The U.S. Supreme Court last November declined to hear an appeal examining whether a person convicted of possessing child pornography can be forced to pay the full amount of restitution to a child victim depicted in the seized images even though not responsible for the initial crime.
The case arose out of a federal undercover sting operation on an Internet chat room believed to be used by pedophiles. A subsequent raid caught a defendant named Monzel in the net along with more than 800 images of child pornography on his computer. He was convicted of possessing the material and sentenced to a 10 year prison term.
Thirty children were identified by experts from among the pictures, three of whom, including a nine-year-old victim named “Amy,” filed requests for restitution under a law, known as Section 2259, passed by Congress directing the courts to order defendants convicted for crimes involving sexual exploitation of children to pay restitution to cover the “full amount of the victim’s losses.”
This punitory damages law has resulted in a wide variety of decisions within the federal judiciary over the question as to exactly what Congress intended. Amy’s lawyers requested that the judge order Monzel to pay Amy restitution in the sum of $3,263,758, even though he had nothing to do with her sexual abuse.
So the question is: should someone guilty of possessing child pornography be subject to the same potential multimillion-dollar restitution penalty as the criminal who actually physically abused the child, recorded the abuse, and distributed the resulting illicit images?
One federal district judge in Florida ordered a defendant convicted of possessing six images of a child victim to pay her full restitution totaling $3,680,153 even though the man had nothing to do with her abuse.

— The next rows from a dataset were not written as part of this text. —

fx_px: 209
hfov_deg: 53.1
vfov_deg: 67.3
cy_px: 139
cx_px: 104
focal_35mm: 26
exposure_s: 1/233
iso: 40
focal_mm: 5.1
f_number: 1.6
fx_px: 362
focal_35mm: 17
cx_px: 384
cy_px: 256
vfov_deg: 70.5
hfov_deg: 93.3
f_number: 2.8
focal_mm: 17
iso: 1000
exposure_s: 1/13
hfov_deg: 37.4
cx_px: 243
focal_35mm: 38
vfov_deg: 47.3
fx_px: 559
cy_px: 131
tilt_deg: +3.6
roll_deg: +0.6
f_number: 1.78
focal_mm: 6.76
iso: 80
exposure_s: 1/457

Several other courts have similarly ruled that mere possession of illegal images can make a defendant liable for the full cost of a child victim’s injuries, including all the underlying sexual assaults and abuse.

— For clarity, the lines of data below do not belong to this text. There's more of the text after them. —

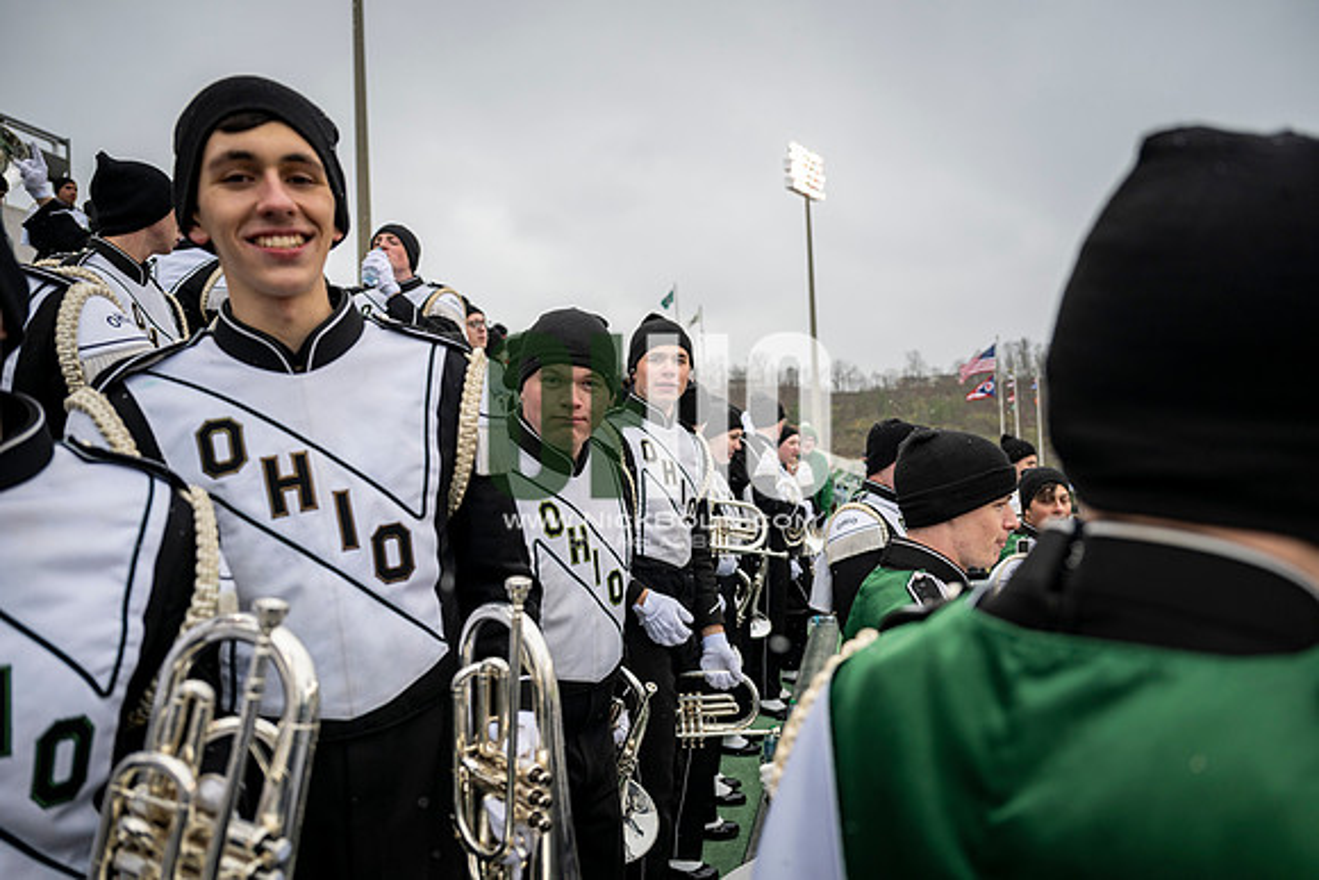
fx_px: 879
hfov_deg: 73.7
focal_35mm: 24
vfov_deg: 53.2
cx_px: 660
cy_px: 440
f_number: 2.8
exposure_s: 1/500
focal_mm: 24
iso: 160
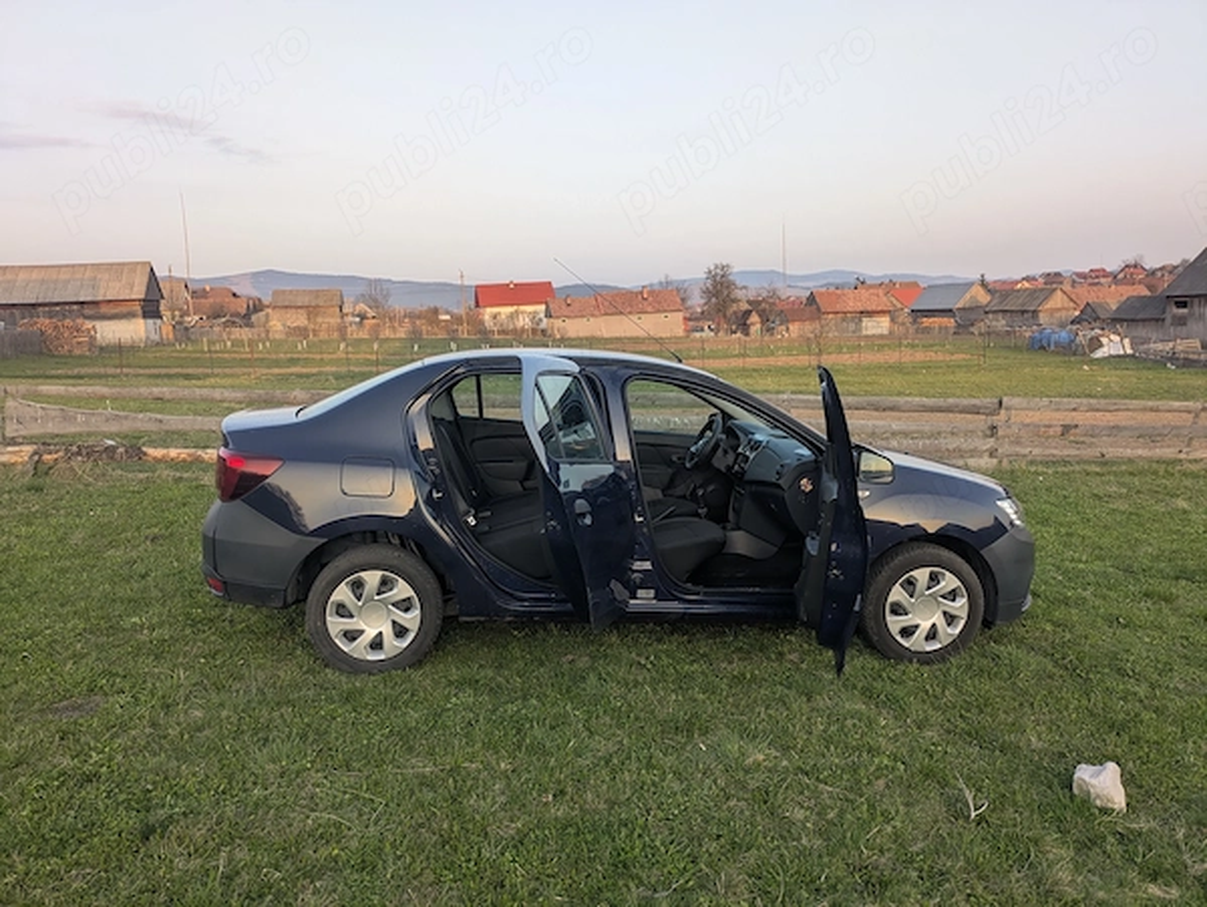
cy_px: 454
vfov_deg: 54.9
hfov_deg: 69.3
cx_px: 604
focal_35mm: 25
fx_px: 872
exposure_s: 1/172
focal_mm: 5.43
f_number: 1.89
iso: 50
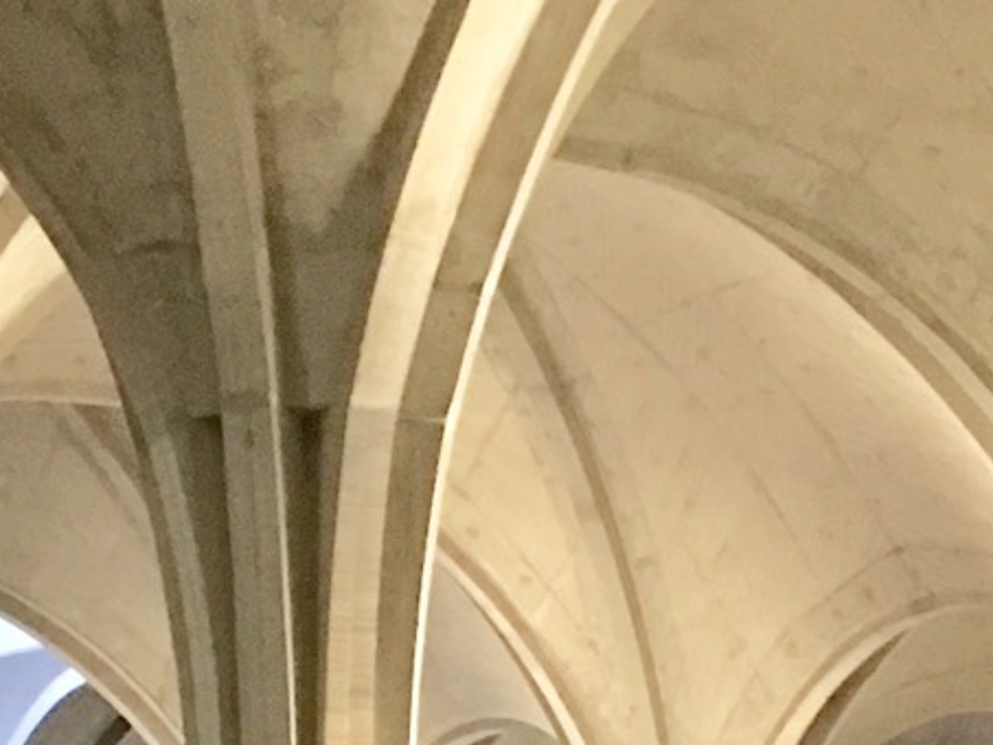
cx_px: 445
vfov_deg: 10.6
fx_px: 3759
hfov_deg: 15.0
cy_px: 1350
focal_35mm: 131
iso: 160
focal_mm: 4.15
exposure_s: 1/8
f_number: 2.2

But other federal courts in Florida, Georgia, Iowa, Maine, Minnesota, New York, North Dakota, and Pennsylvania have declined to order any restitution at all in situations where the defendant merely possessed pictures. These decisions hold that there must be evidence showing that a defendant’s conduct in possessing the illicit images was a proximate cause of the child’s injuries.
A California federal court ordered $3,000 in restitution under the law; a Virginia court, $4,500; an Indiana court, $5,448; and a Georgia court, $12,740. A Washington judge ordered $1,000 for each of 65 photos found in the defendant’s possession -- $65,000 in restitution.
Child victim advocates insist that the law requires anyone convicted of any involvement with child pornography including mere possession of pictures must be forced to pay the full amount of the child’s damages resulting from the abuse. The law should be interpreted as a powerful deterrent to pedophiles and to undercut the flourishing international trade in images of child sexual abuse, they argue.
Paul Cassell, a Utah law school professor, claims that “Congress broadly commanded that district courts must award restitution in every single case for the full amount of the victim’s losses.
More reasonable minds, including those in the Obama administration, disagree, arguing that restitution should be commensurate only with harms caused by the particular defendant. An overly broad enforcement of the law raises constitutional issues about fairness, due process, and excessive punishment, they reason.
The law doesn’t specify exactly how judges are to decide the question. The Fifth Circuit Court of Appeals has upheld the comprehensive restitution approach, the Second; Ninth, Tenth, and Eleventh Circuits have favored more targeted restitution tied to proof that actions by the defendant were the proximate cause of injuries.
Amy’s lawyers have filed more than 700 requests just in the U.S. for full restitution of more than $3 million. “I am being exploited and used every day and every night somewhere in the world by someone,” Amy said in a 2009 victim impact statement. “How can I ever get over this when the crime that is happening to me will never end? How can I get over this when the shameful abuse I suffered is out there forever and being enjoyed by sick people?”
The judge in Amy’s case rejected her request, ruling that the law authorized compensation for the harm caused by Monzel, not the total harm she suffered. He set the amount at $5,000. The appeals court reversed the $5,000 award and remanded the case back to the judge to determine an appropriate level of restitution that reflected the actual harm done to Amy by Monzel’s possession of the images of her being abused.
Her appeal to the U.S. Supreme Court, as indicated above, was denied.
Few reasonable people would argue least of all me that victims of child sexual abuse were injured and deserve damages for their suffering and humiliation – from the criminal; the abuser who caused the damage – not from those who merely looked at the pictures.
To argue or hold otherwise is patently insane. It’s like holding a person fully responsible for a murder for merely looking at a picture of the victim after the fact. By that reasoning the police who seized the porn pictures, the prosecutor, judge, jury, experts and anyone else who looked at them during the trial process should likewise pay the full amount of restitution.
This is just another example among many of the collective irrational hysteria over “thought crimes” which cause no harm whatsoever to victims, but somehow offend the Authority’s sense of morality.
The idea of forcing someone to pay punitory damages in the millions of dollars for merely looking at pictures of criminal activity – kiddie porn punitory -- crosses way over the line of what is right and what is wrong.